═══ DATA PROVIDED

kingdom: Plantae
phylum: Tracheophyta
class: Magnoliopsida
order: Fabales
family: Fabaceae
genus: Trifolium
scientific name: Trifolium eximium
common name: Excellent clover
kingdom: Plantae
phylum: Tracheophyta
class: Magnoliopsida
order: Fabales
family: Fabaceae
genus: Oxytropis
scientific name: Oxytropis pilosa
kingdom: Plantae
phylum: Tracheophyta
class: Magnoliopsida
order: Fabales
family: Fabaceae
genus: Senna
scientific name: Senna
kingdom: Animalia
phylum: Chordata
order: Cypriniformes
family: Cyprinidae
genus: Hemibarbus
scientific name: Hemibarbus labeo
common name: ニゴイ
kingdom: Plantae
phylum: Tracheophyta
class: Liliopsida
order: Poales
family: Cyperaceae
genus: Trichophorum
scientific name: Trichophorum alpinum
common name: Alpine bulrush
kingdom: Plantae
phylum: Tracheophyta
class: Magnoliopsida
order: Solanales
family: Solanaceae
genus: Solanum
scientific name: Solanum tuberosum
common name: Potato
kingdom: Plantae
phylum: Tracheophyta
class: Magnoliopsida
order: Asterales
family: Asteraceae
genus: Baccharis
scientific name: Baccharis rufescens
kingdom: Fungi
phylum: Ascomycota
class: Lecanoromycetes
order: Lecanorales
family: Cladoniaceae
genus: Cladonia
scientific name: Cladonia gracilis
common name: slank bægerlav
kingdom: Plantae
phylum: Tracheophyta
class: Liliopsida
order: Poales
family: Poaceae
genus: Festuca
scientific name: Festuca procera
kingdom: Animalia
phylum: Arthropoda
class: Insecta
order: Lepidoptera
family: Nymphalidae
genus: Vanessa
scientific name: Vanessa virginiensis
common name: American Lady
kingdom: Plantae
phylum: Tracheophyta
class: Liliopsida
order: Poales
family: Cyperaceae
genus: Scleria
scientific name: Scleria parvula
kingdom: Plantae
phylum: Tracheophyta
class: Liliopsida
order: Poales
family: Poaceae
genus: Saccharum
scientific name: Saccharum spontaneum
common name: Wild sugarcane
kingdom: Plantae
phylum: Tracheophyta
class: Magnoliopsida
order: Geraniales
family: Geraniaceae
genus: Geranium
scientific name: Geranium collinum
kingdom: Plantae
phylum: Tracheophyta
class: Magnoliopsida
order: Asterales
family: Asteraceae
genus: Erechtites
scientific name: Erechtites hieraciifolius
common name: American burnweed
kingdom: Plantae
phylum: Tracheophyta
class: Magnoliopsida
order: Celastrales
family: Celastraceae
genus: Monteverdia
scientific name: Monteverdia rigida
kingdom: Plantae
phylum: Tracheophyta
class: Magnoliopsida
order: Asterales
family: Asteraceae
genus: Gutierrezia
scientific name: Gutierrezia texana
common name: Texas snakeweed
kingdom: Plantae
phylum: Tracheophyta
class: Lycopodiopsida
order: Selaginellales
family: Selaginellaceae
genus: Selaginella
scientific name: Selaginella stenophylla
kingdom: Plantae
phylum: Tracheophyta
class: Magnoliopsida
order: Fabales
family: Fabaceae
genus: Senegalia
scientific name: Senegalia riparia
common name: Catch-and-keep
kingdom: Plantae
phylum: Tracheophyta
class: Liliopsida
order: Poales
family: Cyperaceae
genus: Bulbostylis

══════

■ TASK DESCRIPTION ■
Reproduce every line of the listing above word for word, from the first line to the last.

■ EXERCISE SOLUTION ■
kingdom: Plantae
phylum: Tracheophyta
class: Magnoliopsida
order: Fabales
family: Fabaceae
genus: Trifolium
scientific name: Trifolium eximium
common name: Excellent clover
kingdom: Plantae
phylum: Tracheophyta
class: Magnoliopsida
order: Fabales
family: Fabaceae
genus: Oxytropis
scientific name: Oxytropis pilosa
kingdom: Plantae
phylum: Tracheophyta
class: Magnoliopsida
order: Fabales
family: Fabaceae
genus: Senna
scientific name: Senna
kingdom: Animalia
phylum: Chordata
order: Cypriniformes
family: Cyprinidae
genus: Hemibarbus
scientific name: Hemibarbus labeo
common name: ニゴイ
kingdom: Plantae
phylum: Tracheophyta
class: Liliopsida
order: Poales
family: Cyperaceae
genus: Trichophorum
scientific name: Trichophorum alpinum
common name: Alpine bulrush
kingdom: Plantae
phylum: Tracheophyta
class: Magnoliopsida
order: Solanales
family: Solanaceae
genus: Solanum
scientific name: Solanum tuberosum
common name: Potato
kingdom: Plantae
phylum: Tracheophyta
class: Magnoliopsida
order: Asterales
family: Asteraceae
genus: Baccharis
scientific name: Baccharis rufescens
kingdom: Fungi
phylum: Ascomycota
class: Lecanoromycetes
order: Lecanorales
family: Cladoniaceae
genus: Cladonia
scientific name: Cladonia gracilis
common name: slank bægerlav
kingdom: Plantae
phylum: Tracheophyta
class: Liliopsida
order: Poales
family: Poaceae
genus: Festuca
scientific name: Festuca procera
kingdom: Animalia
phylum: Arthropoda
class: Insecta
order: Lepidoptera
family: Nymphalidae
genus: Vanessa
scientific name: Vanessa virginiensis
common name: American Lady
kingdom: Plantae
phylum: Tracheophyta
class: Liliopsida
order: Poales
family: Cyperaceae
genus: Scleria
scientific name: Scleria parvula
kingdom: Plantae
phylum: Tracheophyta
class: Liliopsida
order: Poales
family: Poaceae
genus: Saccharum
scientific name: Saccharum spontaneum
common name: Wild sugarcane
kingdom: Plantae
phylum: Tracheophyta
class: Magnoliopsida
order: Geraniales
family: Geraniaceae
genus: Geranium
scientific name: Geranium collinum
kingdom: Plantae
phylum: Tracheophyta
class: Magnoliopsida
order: Asterales
family: Asteraceae
genus: Erechtites
scientific name: Erechtites hieraciifolius
common name: American burnweed
kingdom: Plantae
phylum: Tracheophyta
class: Magnoliopsida
order: Celastrales
family: Celastraceae
genus: Monteverdia
scientific name: Monteverdia rigida
kingdom: Plantae
phylum: Tracheophyta
class: Magnoliopsida
order: Asterales
family: Asteraceae
genus: Gutierrezia
scientific name: Gutierrezia texana
common name: Texas snakeweed
kingdom: Plantae
phylum: Tracheophyta
class: Lycopodiopsida
order: Selaginellales
family: Selaginellaceae
genus: Selaginella
scientific name: Selaginella stenophylla
kingdom: Plantae
phylum: Tracheophyta
class: Magnoliopsida
order: Fabales
family: Fabaceae
genus: Senegalia
scientific name: Senegalia riparia
common name: Catch-and-keep
kingdom: Plantae
phylum: Tracheophyta
class: Liliopsida
order: Poales
family: Cyperaceae
genus: Bulbostylis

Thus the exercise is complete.